Template::Plugin::DBM::Deep - Template Toolkit plugin for DBM::Deep

SYNOPSIS

[% USE db = DBM.Deep(file = "my.db" locking = 1 autoflush = 1);
   db.lock;
   db.flintstones = { "flintstone" = ["fred" "wilma"]
                      "rubble" = ["barney" "betty"] };
   db.castaways = ["gilligan" "skipper" "professor" "and the rest" ];
   db.unlock;
-%]
...
[% db.flintstones.rubble.0; %] -- barney
[% db.castaways.3; %] -- and the rest

DESCRIPTION

This module permits the direct use of DBM::Deep, a persistent sharable store for nearly arbitrarily nested hashes and arrays, within Template Toolkit code.

The initial constructor returns the top-level DBM::Deep object. All keyword arguments are passed to the DBM::Deep constructor as a flat list. Any single positional argument is presumed to be the file keyword parameter, permitting simple invocations like:

USE db = DBM.deep("my.db");

All appropriate method calls described in "OO Interface" in DBM::Deep are available. In addition, hash-like objects can use direct keys to get at values:

db.foo = "bar";
db.foo; # gets "bar"

And array-like objects can use direct indicies:

db.mylist = ["a" "b" "c"];
db.mylist.2; # gets "c"

Caution: VMethods do not work against the hash-like or array-like objects. However, you can use the export method to get an unattached cloned copy of that portion of the database, and then the normal vmethods work:

"$key\n" FOR key IN db.export.keys;

Failure to export first will result in attempting to access a hash element called keys, which doesn't exist.

There are probably other limitations.
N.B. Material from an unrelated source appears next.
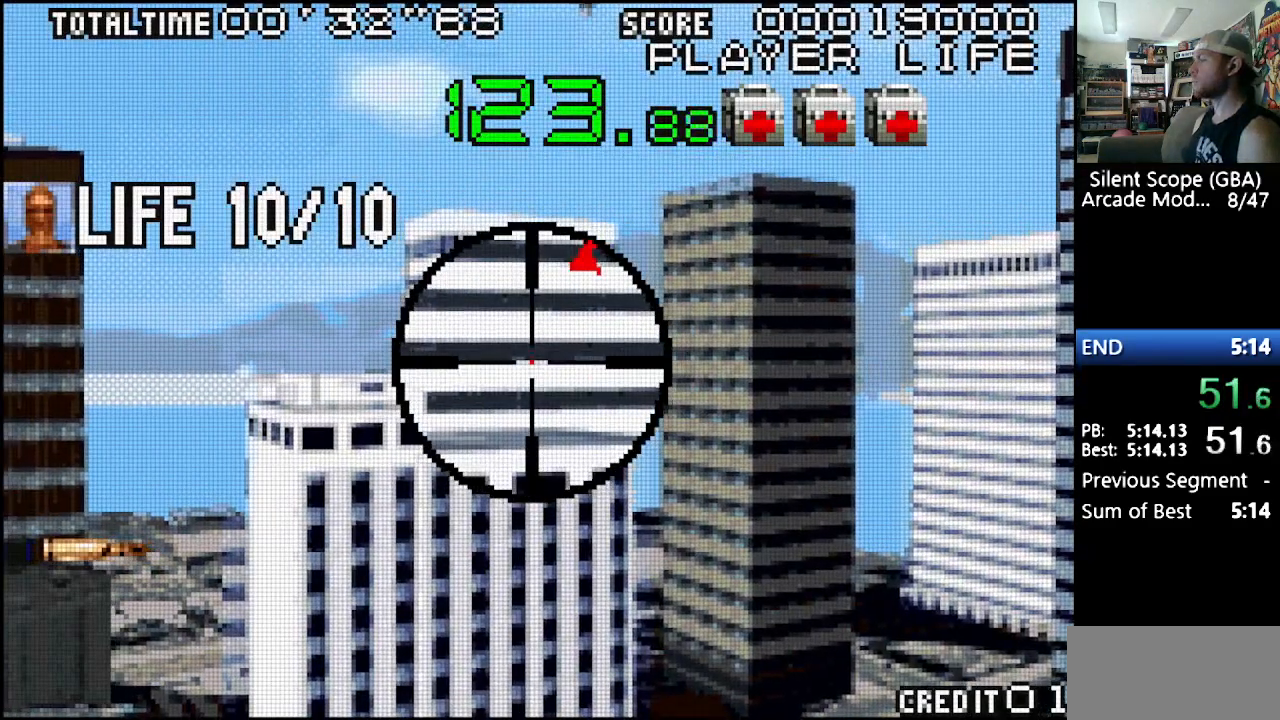
{"buttons": [], "events": []}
If you find other weirdness, let me know so I can update this document.

METHODS

new

Used by Plugin interface.

dbm_deep_class

Used by Plugin interface.

SEE ALSO

DBM::Deep

AUTHOR

Randal L. Schwartz, <merlyn@stonehenge.com>

COPYRIGHT AND LICENSE

Copyright (C) 2004 by Randal L. Schwartz, Stonehenge Consulting Services, Inc.

This library is free software; you can redistribute it and/or modify it under the same terms as Perl itself, either Perl version 5.6.0 or, at your option, any later version of Perl 5 you may have available.